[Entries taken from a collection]
-----

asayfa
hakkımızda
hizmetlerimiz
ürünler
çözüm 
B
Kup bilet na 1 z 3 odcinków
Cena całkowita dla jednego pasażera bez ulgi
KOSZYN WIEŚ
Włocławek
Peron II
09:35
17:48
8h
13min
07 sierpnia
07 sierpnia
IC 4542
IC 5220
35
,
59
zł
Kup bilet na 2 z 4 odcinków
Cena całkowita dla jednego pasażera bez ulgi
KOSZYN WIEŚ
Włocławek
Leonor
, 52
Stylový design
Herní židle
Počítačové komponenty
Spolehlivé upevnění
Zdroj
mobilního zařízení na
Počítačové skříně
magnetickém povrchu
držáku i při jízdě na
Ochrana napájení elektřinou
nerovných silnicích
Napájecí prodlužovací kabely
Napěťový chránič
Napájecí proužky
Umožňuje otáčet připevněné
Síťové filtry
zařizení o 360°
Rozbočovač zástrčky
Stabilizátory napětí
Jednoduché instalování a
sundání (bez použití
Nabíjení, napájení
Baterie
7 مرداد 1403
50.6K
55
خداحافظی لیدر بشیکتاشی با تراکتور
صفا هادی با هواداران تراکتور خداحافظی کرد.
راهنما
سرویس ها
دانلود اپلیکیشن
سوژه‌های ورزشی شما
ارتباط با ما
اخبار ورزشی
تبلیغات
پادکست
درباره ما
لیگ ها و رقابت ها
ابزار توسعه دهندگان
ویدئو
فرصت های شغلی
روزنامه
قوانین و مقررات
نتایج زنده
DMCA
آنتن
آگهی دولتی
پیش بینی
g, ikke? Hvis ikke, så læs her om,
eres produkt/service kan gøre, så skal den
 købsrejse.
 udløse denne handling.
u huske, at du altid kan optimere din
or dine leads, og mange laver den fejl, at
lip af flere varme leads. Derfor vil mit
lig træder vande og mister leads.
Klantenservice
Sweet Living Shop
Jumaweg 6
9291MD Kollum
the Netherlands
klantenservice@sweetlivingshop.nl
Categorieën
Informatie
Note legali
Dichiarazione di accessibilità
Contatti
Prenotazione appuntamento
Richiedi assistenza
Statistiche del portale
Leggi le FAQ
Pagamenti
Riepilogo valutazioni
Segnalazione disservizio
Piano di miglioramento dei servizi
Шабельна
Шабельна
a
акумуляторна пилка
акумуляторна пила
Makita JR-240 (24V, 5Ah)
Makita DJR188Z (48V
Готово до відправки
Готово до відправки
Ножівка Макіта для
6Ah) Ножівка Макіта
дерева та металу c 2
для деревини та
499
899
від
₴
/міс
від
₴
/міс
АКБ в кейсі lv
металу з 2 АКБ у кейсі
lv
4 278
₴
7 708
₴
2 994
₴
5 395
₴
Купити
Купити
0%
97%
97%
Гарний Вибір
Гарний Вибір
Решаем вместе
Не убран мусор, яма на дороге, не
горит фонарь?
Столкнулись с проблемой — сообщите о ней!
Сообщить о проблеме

-----

[YOUR INSTRUCTIONS]
Repeat all of the records above exactly as they appear.

[ANSWER TO THIS TASK]
asayfa
hakkımızda
hizmetlerimiz
ürünler
çözüm 
B
Kup bilet na 1 z 3 odcinków
Cena całkowita dla jednego pasażera bez ulgi
KOSZYN WIEŚ
Włocławek
Peron II
09:35
17:48
8h
13min
07 sierpnia
07 sierpnia
IC 4542
IC 5220
35
,
59
zł
Kup bilet na 2 z 4 odcinków
Cena całkowita dla jednego pasażera bez ulgi
KOSZYN WIEŚ
Włocławek
Leonor
, 52
Stylový design
Herní židle
Počítačové komponenty
Spolehlivé upevnění
Zdroj
mobilního zařízení na
Počítačové skříně
magnetickém povrchu
držáku i při jízdě na
Ochrana napájení elektřinou
nerovných silnicích
Napájecí prodlužovací kabely
Napěťový chránič
Napájecí proužky
Umožňuje otáčet připevněné
Síťové filtry
zařizení o 360°
Rozbočovač zástrčky
Stabilizátory napětí
Jednoduché instalování a
sundání (bez použití
Nabíjení, napájení
Baterie
7 مرداد 1403
50.6K
55
خداحافظی لیدر بشیکتاشی با تراکتور
صفا هادی با هواداران تراکتور خداحافظی کرد.
راهنما
سرویس ها
دانلود اپلیکیشن
سوژه‌های ورزشی شما
ارتباط با ما
اخبار ورزشی
تبلیغات
پادکست
درباره ما
لیگ ها و رقابت ها
ابزار توسعه دهندگان
ویدئو
فرصت های شغلی
روزنامه
قوانین و مقررات
نتایج زنده
DMCA
آنتن
آگهی دولتی
پیش بینی
g, ikke? Hvis ikke, så læs her om,
eres produkt/service kan gøre, så skal den
 købsrejse.
 udløse denne handling.
u huske, at du altid kan optimere din
or dine leads, og mange laver den fejl, at
lip af flere varme leads. Derfor vil mit
lig træder vande og mister leads.
Klantenservice
Sweet Living Shop
Jumaweg 6
9291MD Kollum
the Netherlands
klantenservice@sweetlivingshop.nl
Categorieën
Informatie
Note legali
Dichiarazione di accessibilità
Contatti
Prenotazione appuntamento
Richiedi assistenza
Statistiche del portale
Leggi le FAQ
Pagamenti
Riepilogo valutazioni
Segnalazione disservizio
Piano di miglioramento dei servizi
Шабельна
Шабельна
a
акумуляторна пилка
акумуляторна пила
Makita JR-240 (24V, 5Ah)
Makita DJR188Z (48V
Готово до відправки
Готово до відправки
Ножівка Макіта для
6Ah) Ножівка Макіта
дерева та металу c 2
для деревини та
499
899
від
₴
/міс
від
₴
/міс
АКБ в кейсі lv
металу з 2 АКБ у кейсі
lv
4 278
₴
7 708
₴
2 994
₴
5 395
₴
Купити
Купити
0%
97%
97%
Гарний Вибір
Гарний Вибір
Решаем вместе
Не убран мусор, яма на дороге, не
горит фонарь?
Столкнулись с проблемой — сообщите о ней!
Сообщить о проблеме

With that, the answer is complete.